Breaking News

Retrait des troupes rwandaises et ougandaises : « Si la dynamique tient, l’Est de la RDC pourrait enfin respirer sans troupes étrangères sur son sol » [Eugène Diomi Ndongala]

Catégorie
Image
Eugène Diomi Ndongala, président national du Parti Démocratie Chrétienne
Eugène Diomi Ndongala, président national du Parti Démocratie Chrétienne

Par Don Benjamin Makolo

Le président du Parti politique Démocratie Chrétienne, Eugène Diomi Ndongala a salué, ce jeudi 26 mars 2026, une « désescalade historique » dans l’Est de la République démocratique du Congo, affirmant que les troupes étrangères rwandaises et ougandaises amorcent un retrait progressif du territoire congolais.

Dans une déclaration publiée sur son compte X, le président de la Démocratie Chrétienne (DC) estime que « pour la première fois depuis des années, une dynamique concrète de retrait des forces étrangères se dessine en RDC », à l’approche du 1er avril 2026, date marquant l’entrée en vigueur totale des sanctions américaines contre l’armée rwandaise.

Selon lui, un tournant décisif est intervenu lors des discussions tenues à Washington les 17 et 18 mars 2026, sous médiation américaine, entre Kinshasa et Kigali. « Ce n’était plus de la diplomatie de salon. C’était une réunion militaire et technique, avec des généraux autour de la table », a-t-il souligné.

Revenant sur cette rencontre, Eugène Diomi Ndongala met en avant l’intervention du général Patrick Sasa Nzita, qu’il qualifie de « moment clé ». Celui-ci aurait mis au défi la partie rwandaise de fournir des preuves concrètes de l’intégration des éléments FDLR au sein des FARDC.

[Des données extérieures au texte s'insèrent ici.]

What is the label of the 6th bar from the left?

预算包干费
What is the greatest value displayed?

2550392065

« Les FARDC, c’est une armée structurée. Donnez-nous les noms, les unités, les matricules exacts de ces FDLR soi-disant intégrés », a-t-il rapporté, indiquant qu’aucune preuve n’aurait été présentée en réponse, affaiblissant ainsi, selon lui, « le prétexte utilisé depuis des années pour justifier l’ingérence ».

L’opposant affirme que cette séquence a conduit à l’adoption d’un chronogramme « précis et confidentiel » de désengagement des forces rwandaises, désormais en cours d’exécution sur le terrain. Il évoque notamment un recul des éléments du M23/AFC/RDF dans certaines localités du Nord-Kivu.

Dans la foulée, Eugène Diomi Ndongala souligne également l’annonce du chef de l’armée ougandaise, le général Muhoozi Kainerugaba, qui s’est dit prêt à retirer les troupes de l’UPDF déployées dans l’Est de la RDC « en coordination avec Kinshasa ».

« Deux forces étrangères majeures – rwandaise et ougandaise – qui annoncent leur retrait au même moment. Coïncidence ? Non. C’est la pression américaine qui porte ses fruits », a-t-il affirmé.

Toutefois, l’opposant appelle à la prudence, reconnaissant que « rien n’est encore acquis » et que les retraits pourraient rester progressifs, voire partiels.

Malgré ces réserves, Eugène Diomi Ndongala se montre optimiste quant à l’évolution de la situation sécuritaire dans l’Est du pays. « Si la dynamique tient, l’Est de la RDC pourrait enfin respirer sans troupes étrangères sur son sol », a-t-il déclaré.

Pour lui, « la souveraineté congolaise n’est plus un slogan : elle devient une réalité en marche », faisant du mois d’avril 2026 une période qu’il juge « décisive » pour l’avenir sécuritaire de la RDC.